Behavioral Changes in Older Dogs

Stress will make these changes worse:

• Separation anxiety. Your dog may whine, bark, become destructive or potty inside when you’re out.

• Sensitivity to noise. Sounds such as thunder that never bothered your dog before now make him scared.

• Vocalizing. Your dog may whine, howl or bark due to hearing loss or separation anxiety.

• Aggression. Older dogs don’t like change and may have a reaction to new people. Aggression can also be caused when your dog is in pain or experiencing a drug reaction.

• Confusion, roaming in circles, disorientation, withdrawing. Your dog may have cognitive dysfunction syndrome which affects the brain and nervous system.

Signs of Disease

As dogs age, their likelihood for developing a disease increases. Their immune system is not as strong as it was, making dogs more susceptible to illness.

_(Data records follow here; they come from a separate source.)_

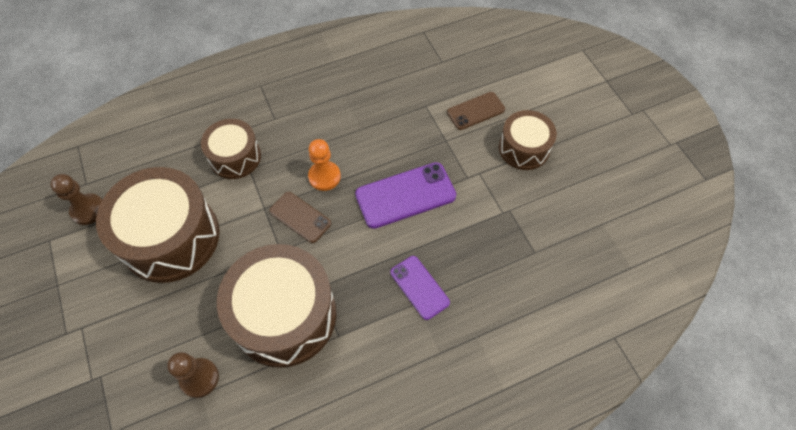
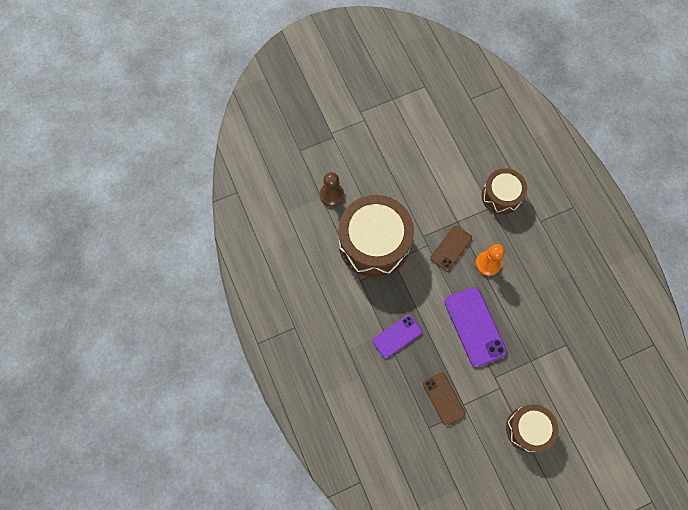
camera: 90 degrees right, 10 degrees up
brown pawn [50,174,102,225] -> none
brown drum [96,167,220,283] -> none
brown phone [447,92,505,130] -> brown phone moved to [423,372,465,426]

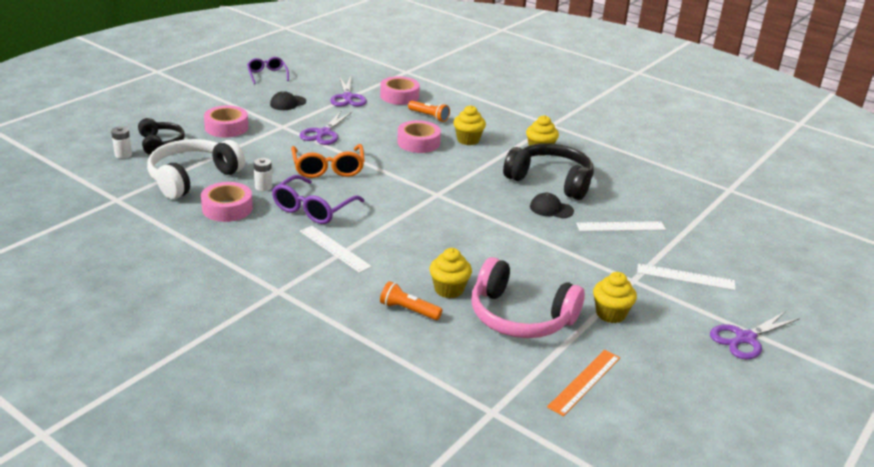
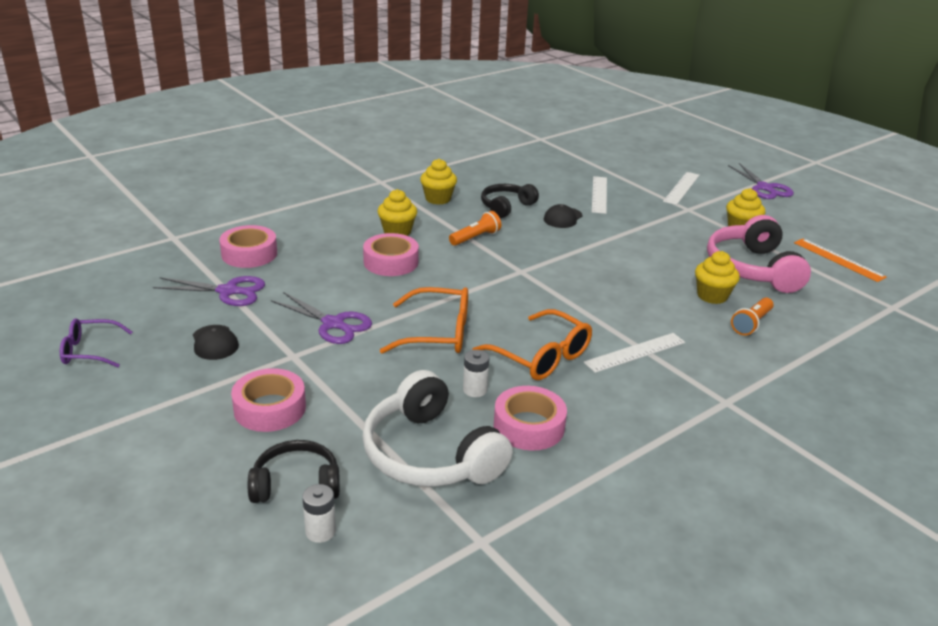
camera: 75 degrees left, 0 degrees up
purple glasses [272,175,365,224] -> orange glasses [472,309,592,380]
orange flashlight [408,101,450,122] -> orange flashlight moved to [449,211,501,246]
pink headphones [471,257,585,338] -> pink headphones turned 135 degrees clockwise [707,215,811,293]
black headphones [503,143,594,200] -> black headphones [481,184,539,218], size x0.60

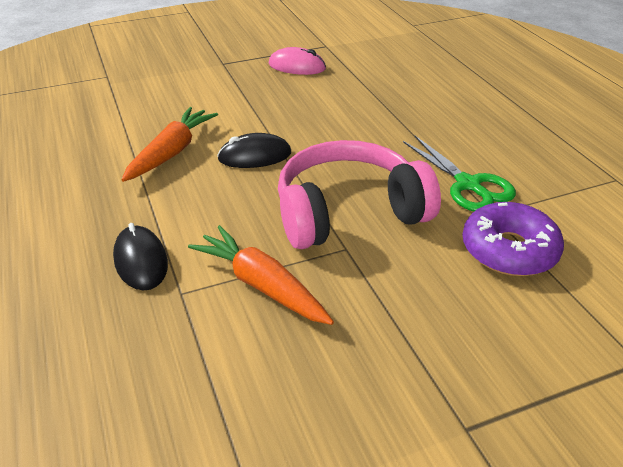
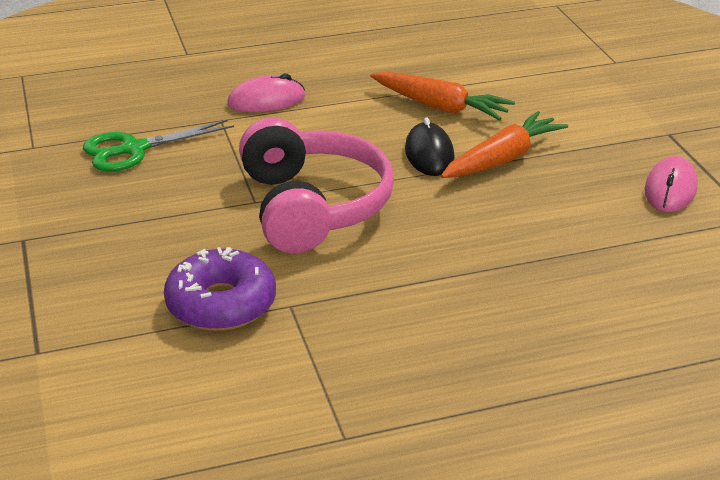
camera: 95 degrees right, 5 degrees down
black mouse [113,223,168,291] -> pink mouse [227,73,305,112]
orange carrot [188,225,334,325] -> orange carrot moved to [441,111,568,178]
green scissors [403,136,516,211] -> green scissors moved to [83,120,234,172]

• Obesity. Older dogs need approximately 20 percent fewer calories; they also tend to exercise 10 to 20 percent less. Since obesity is the number one health problem in older dogs, consider food that’s high in fiber and low in fat.

Increased thirst and urination; increased appetite without weight gain. Signs of diabetes; take your dog to the vet for testing.

• Tiring more quickly. If you dog is out of breath with minimal exercise, he may have cardio-pulmonary problems and should be checked by your vet.

• Coughing and excessive panting. Signs of heart disease; take your dog to the vet.

• Bleeding gums, loss of teeth, bad breath. Periodontal disease affects many older dogs; check with your vet for treatment.

Help Your Older Dog

We all age, and while it may be difficult seeing your dog move more slowly, there are things you can do to make him more comfortable.

Take your older dog to the vet at least once a year.

• Walk your dog. If your dog has stiff joints, try taking two shorter walks rather than one long one.

• Provide your dog with a bed or two. He’ll appreciate having a soft surface for naps.

• Groom your dog more often. He will love the attention and brushing will stimulate the skin.

• Reduce calories. It may be hard to say no when your dog begs for food but your dog’s obesity can cause serious health problems.

Legal Disclaimer

This post is for informational purposes only and should not be substituted for a vet’s professional diagnosis and treatment.